The welter of news in Kenneth Hayne’s report has tended to overshadow what appears to be some rather obvious insider trading.
Someone, somewhere, somehow received a nod and wink on Monday morning that the banks would actually come out of the royal commission better than expected.
“Front running” is the market euphemism for what happened next.
“Any alternate explanation is fanciful,” a fund manager wrote to me.
“With the banks down a quarter per cent, some trader looked out the window at 11am and noticed it was all sunny and cheerful and decided to buy a half billion dollars worth of the major banks ahead of the report into their own malfeasance. I don’t think so.”
That half-billion plunge at 11am was worth a quick $22 million profit on Tuesday morning.
Interestingly, AMP was not part of the 11am action. AMP shares didn’t get their sudden ramp up until 3.15 pm.
It appears the leak that the banks would be fine didn’t initially extend to AMP. The necessary nod there was that vertical integration of wealth management would be allowed to continue, against most observers’ expectations – and certainly mine.
The preservation of vertical integration – allowing an institution to own financial advisers, the investment platform they use and provide products for them to sell – seemed to me to be dead for all money.
It looked like three of the four big banks thought so too, as they sold out of the adviser business, leaving only Westpac and AMP as the two sticklers for the old structure that itself played a major role in creating the royal commission.
The inherent conflicts of the model are obvious, or so I would have thought. What’s the point of a product manufacturer owning financial adviser businesses if those adviser businesses don’t push the house product?
The outrageous “shadow shopping” of AMP by ASIC demonstrated the obvious outcome of vertical integration a dozen years ago – and nothing was done about it. ASIC chiefs, AMP CEOs and chairmen all happily came and went without changing the system – until the royal commission put a rocket up ASIC and AMP.
After the subsequent AMP board clean-out, the company appointed former CBA CEO David Murray as its new chairman. Mr Murray built the Commonwealth Bank’s vertically integrated wealth management business. Unsurprisingly, he remains an unrepentant fan of the structure despite all that has unfolded.
In the financial system inquiry that Mr Murray chaired, the problems of vertical integration were canvassed in the interim report, but disappeared from the final.
In the end, the royal commission brought the argument that it would be too “disruptive” to ban vertical integration – despite the acknowledged conflicts.

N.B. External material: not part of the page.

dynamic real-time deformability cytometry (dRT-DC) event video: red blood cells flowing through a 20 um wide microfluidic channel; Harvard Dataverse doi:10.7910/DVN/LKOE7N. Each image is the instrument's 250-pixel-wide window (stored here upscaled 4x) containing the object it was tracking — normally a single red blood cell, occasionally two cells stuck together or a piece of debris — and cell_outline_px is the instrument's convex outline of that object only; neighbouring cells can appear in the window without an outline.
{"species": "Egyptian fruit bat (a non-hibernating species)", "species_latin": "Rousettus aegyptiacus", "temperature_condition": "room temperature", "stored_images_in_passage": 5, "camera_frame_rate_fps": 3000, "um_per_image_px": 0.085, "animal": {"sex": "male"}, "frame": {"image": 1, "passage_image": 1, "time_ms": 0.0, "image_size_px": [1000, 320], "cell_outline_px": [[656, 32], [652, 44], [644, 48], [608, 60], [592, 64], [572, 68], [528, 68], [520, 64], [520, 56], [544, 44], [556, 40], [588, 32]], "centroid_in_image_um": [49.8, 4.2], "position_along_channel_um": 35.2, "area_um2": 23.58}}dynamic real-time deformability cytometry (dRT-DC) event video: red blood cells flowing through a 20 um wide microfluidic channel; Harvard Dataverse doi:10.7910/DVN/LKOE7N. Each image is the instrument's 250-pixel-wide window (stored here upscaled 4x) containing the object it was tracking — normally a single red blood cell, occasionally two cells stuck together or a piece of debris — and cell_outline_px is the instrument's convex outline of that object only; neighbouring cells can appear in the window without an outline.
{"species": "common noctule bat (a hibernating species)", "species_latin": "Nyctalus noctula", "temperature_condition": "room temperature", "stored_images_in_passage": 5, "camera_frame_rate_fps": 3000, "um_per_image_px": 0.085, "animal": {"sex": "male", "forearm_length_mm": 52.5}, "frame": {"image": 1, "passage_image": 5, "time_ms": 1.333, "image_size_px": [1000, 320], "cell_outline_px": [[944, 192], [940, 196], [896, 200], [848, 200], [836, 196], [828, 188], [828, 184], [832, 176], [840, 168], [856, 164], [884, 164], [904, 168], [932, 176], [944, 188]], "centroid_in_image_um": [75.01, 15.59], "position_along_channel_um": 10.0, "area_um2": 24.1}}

So who knew what was in that final report? On Monday night’s 7.30 Report, Leigh Sales asked Treasurer Josh Frydenberg a question related to the trading.
LEIGH SALES: Around 11 this morning bank shares across the board rose about 1 per cent and they closed at around that level, too. Did the banks get a briefing this morning on what the report contained, so they knew what to expect?
JOSH FRYDENBERG: Absolutely not. There was a lock-up and there were security guards around Parliament House. There was obviously Treasury officials and it was very, very closely monitored. The only people who were allowed into the lock-up were stakeholders and, when it came to the banking industry, it was by their representative body and, of course, senior journalists, including from our ABC.
The question only covered one aspect of the apparent leak, that the banks weren’t specifically briefed. He was not asked if he thought it had leaked or what action he would take to try to discover who leaked and how.
Plenty of people in the government knew the banks and AMP were escaping relatively lightly. The recommendation to whack mortgage brokers, in particular, will be worth hundreds of millions of dollars to the banks if it is implemented.
So who wants to start a class action about the value of Treasurer Frydenberg’s guarantee?